YOUR TASK: Please turn the lines starting at the beginning of the records and ending at the line containing "specialist. Wij werken" (both ends included) into a JSON list of strings, one string per line, with blank lines left out.

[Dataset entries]

= = = = =

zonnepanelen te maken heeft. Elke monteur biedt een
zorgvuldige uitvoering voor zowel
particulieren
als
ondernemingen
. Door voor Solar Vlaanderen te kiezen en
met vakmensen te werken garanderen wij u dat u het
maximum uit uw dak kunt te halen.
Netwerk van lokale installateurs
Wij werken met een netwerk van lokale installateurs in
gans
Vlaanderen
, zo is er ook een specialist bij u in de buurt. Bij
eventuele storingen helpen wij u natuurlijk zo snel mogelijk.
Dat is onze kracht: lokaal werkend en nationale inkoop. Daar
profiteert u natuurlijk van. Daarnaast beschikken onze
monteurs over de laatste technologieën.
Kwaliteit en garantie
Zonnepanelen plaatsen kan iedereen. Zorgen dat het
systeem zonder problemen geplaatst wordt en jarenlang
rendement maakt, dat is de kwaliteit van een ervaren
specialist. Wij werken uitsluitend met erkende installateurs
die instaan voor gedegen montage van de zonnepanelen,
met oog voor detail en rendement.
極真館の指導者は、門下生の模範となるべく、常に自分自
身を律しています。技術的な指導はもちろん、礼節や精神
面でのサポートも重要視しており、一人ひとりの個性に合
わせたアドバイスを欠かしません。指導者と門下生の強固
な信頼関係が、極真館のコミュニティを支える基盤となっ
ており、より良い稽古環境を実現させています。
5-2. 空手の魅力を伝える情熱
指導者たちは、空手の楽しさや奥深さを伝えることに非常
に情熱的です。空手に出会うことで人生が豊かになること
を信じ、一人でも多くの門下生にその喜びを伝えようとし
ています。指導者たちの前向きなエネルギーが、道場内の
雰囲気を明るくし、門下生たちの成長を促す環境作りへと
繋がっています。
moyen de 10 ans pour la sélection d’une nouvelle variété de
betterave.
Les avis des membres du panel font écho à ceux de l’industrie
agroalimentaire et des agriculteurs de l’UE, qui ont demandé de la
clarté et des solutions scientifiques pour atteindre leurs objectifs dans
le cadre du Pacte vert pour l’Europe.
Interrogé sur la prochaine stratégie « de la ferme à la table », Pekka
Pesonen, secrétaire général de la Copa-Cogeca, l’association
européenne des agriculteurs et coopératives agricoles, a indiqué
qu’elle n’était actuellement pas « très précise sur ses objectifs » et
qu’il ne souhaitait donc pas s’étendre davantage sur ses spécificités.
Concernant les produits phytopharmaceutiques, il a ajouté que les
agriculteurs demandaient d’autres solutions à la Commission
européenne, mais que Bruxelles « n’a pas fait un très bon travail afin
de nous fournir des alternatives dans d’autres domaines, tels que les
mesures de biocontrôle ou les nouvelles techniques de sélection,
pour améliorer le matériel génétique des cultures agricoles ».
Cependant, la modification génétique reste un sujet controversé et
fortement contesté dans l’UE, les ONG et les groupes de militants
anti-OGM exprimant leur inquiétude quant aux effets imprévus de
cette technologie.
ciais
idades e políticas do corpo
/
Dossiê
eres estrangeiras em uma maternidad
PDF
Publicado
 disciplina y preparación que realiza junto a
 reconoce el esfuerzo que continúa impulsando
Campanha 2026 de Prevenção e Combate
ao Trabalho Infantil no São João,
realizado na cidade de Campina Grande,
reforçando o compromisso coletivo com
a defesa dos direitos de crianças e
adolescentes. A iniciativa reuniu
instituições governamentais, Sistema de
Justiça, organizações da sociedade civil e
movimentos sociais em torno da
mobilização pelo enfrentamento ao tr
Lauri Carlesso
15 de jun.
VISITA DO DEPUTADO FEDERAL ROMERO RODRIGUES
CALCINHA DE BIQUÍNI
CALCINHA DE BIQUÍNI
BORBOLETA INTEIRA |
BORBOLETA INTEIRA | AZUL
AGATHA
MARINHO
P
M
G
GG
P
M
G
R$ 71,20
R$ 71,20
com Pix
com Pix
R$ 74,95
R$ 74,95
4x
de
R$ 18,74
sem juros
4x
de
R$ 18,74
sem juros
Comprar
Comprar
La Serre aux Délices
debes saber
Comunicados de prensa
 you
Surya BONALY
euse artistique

= = = = =

TASK OUTPUT:
[
  "zonnepanelen te maken heeft. Elke monteur biedt een",
  "zorgvuldige uitvoering voor zowel",
  "particulieren",
  "als",
  "ondernemingen",
  ". Door voor Solar Vlaanderen te kiezen en",
  "met vakmensen te werken garanderen wij u dat u het",
  "maximum uit uw dak kunt te halen.",
  "Netwerk van lokale installateurs",
  "Wij werken met een netwerk van lokale installateurs in",
  "gans",
  "Vlaanderen",
  ", zo is er ook een specialist bij u in de buurt. Bij",
  "eventuele storingen helpen wij u natuurlijk zo snel mogelijk.",
  "Dat is onze kracht: lokaal werkend en nationale inkoop. Daar",
  "profiteert u natuurlijk van. Daarnaast beschikken onze",
  "monteurs over de laatste technologieën.",
  "Kwaliteit en garantie",
  "Zonnepanelen plaatsen kan iedereen. Zorgen dat het",
  "systeem zonder problemen geplaatst wordt en jarenlang",
  "rendement maakt, dat is de kwaliteit van een ervaren",
  "specialist. Wij werken uitsluitend met erkende installateurs"
]